Sunday, October 08, 2006

Robin Would Have Been 59

Robin and I were a couple of ugly ducklings at Davenport Central in 1962... I think the technical term is "Nerds." Whether it was gravity or whatever, in a sophomore class of more than 300, Robin and I always had at least one class together, two in that first year. We talked and talked and talked... we each thought at the time that we had talked about everything there was to talk about.
During the summer before our senior year I dropped several pounds of baby fat and got my head turned by Donna, and that was it for Robin and me.
In the fall of 1995 Robin tracked me down on AOL and sent me an e-mail. We corresponded sporadically thereafter (you know how I am about writing).
Robin had hit a couple of speed bumps on the road of life, but enjoyed more than twenty years as a speech therapist for a rural school district in eastern Kentucky before retiring with a disability.
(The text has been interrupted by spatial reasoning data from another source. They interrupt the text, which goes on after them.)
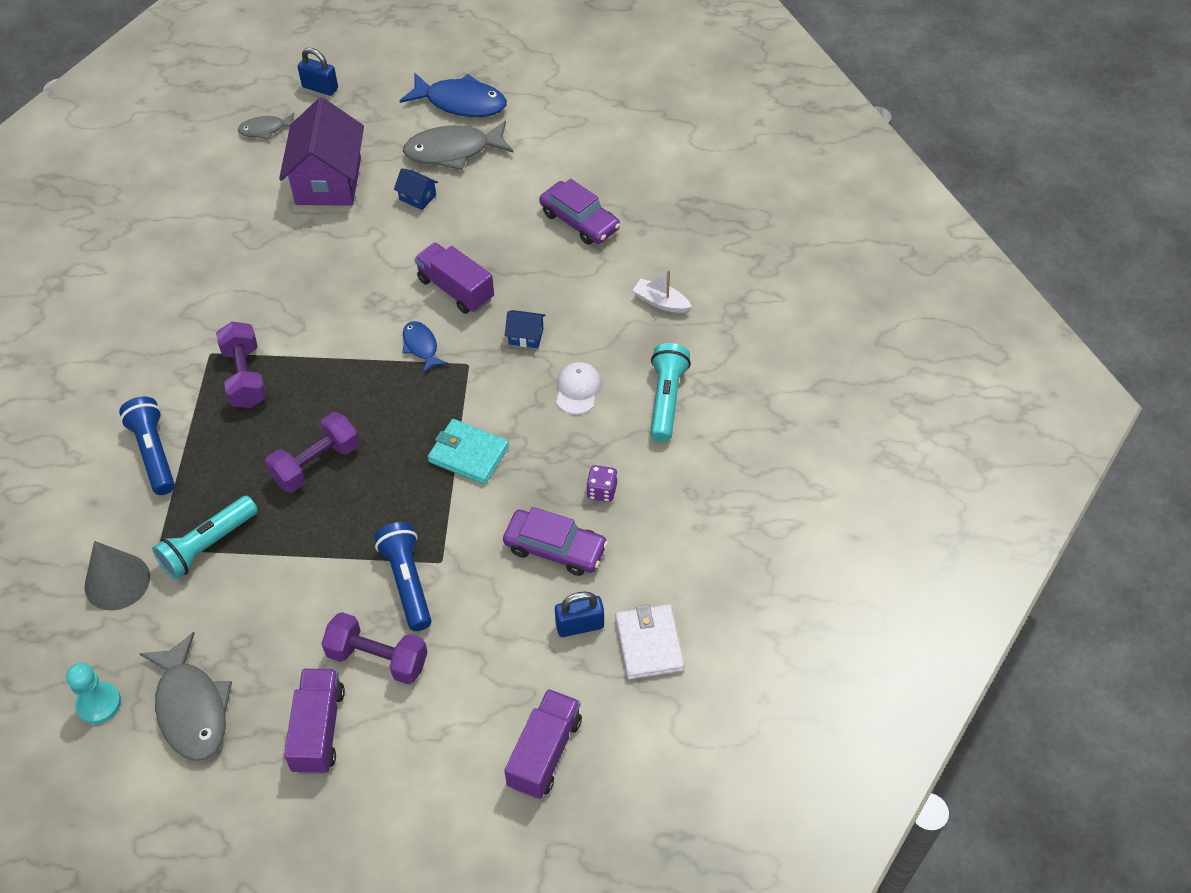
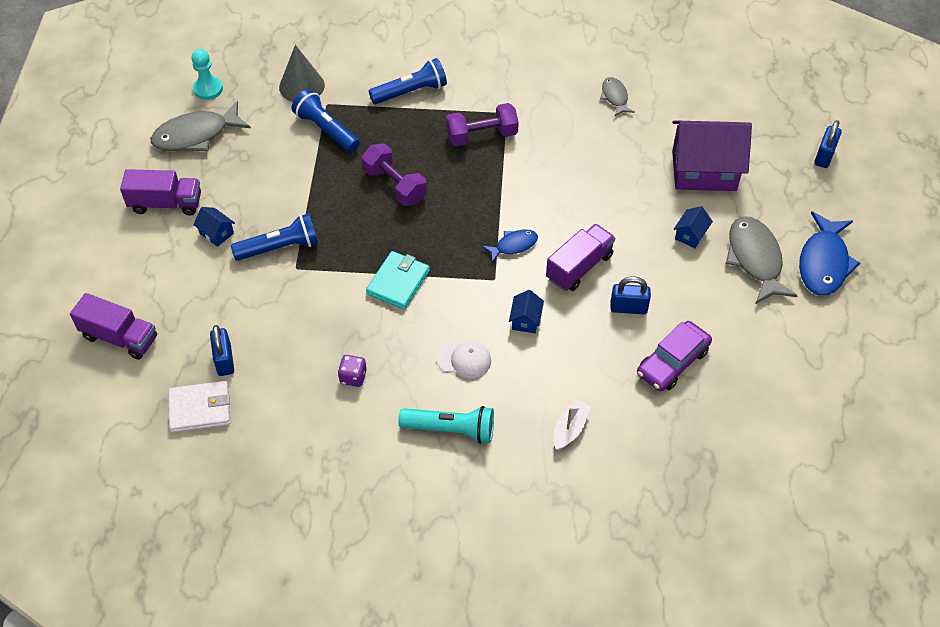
camera: 90 degrees right, 0 degrees up
turquoise flashlight [152,496,258,580] -> blue flashlight [291,89,360,152]
grey fish [238,112,294,140] -> grey fish moved to [600,77,635,117]
purple dumbbell [322,612,428,685] -> blue house [193,207,235,247]
purple car [503,507,608,576] -> none
none -> blue padlock [610,276,651,314]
I got it into my head to go for a drive in 2004 and, since I was going to be going through Kentucky, I planned to stop by and see her.
I had to pull her out of a nursing home to take her to dinner. Just six weeks earlier she'd been hospitalized up in Lexington, narrowly surviving major abdominal surgery, and she still had an open incision.
It turned out that for all the time we'd spent talking forty years earlier, I had not known that she'd been adopted or that she and her "step-mother" were both being beaten. She hadn't known that I'd been in foster care for seven years. She didn't know that she'd been my first date, the girl I gave my first corsage to. We talked at the SNF for a few hours, and then we joined two of her friends, Mark and Sally, for a bite to eat.
The classic "Robin" moment was when I came back to pick her up for dinner. She looked at me, there after forty years to pick her up for our second date, and exclaimed, "Are those the only shoes you have?" You had to have been there.
I didn't realize when I kissed her goodbye that that was the first time I'd kissed her.
After that we talked on the phone a few times... a few more e-mails... and then Robin was gone. She'd told Mark and Sally on Friday that she wasn't feeling well and was going to stay in bed so they shouldn't call. When they checked on her Monday they found that she'd passed over the weekend... just days before her birthday.
I think about Robin, adopted from a foundling home, her adoptive mother dying and leaving her with an abusive father figure, a non-starter in the teen popularity wars... because she'd already learned to keep so much of herself so well hidden? She pulled herself up. She did a lot of good for a lot of kids. She was bright, and funny, and for a few hours in late May, 2004, she said she reconnected with a moment forty years earlier.
Robin would have been 59 yesterday.

2 comments:

Anonymous said...

She was too young to go, not that we're ever ready, but just shy of 59...

I feel your loss and your pain. Hope you are at peace...

Rain Trueax said...

What a sad story but at least you did take the effort to reconnect with her and I bet that meant a lot to her. Some lives are very tragic.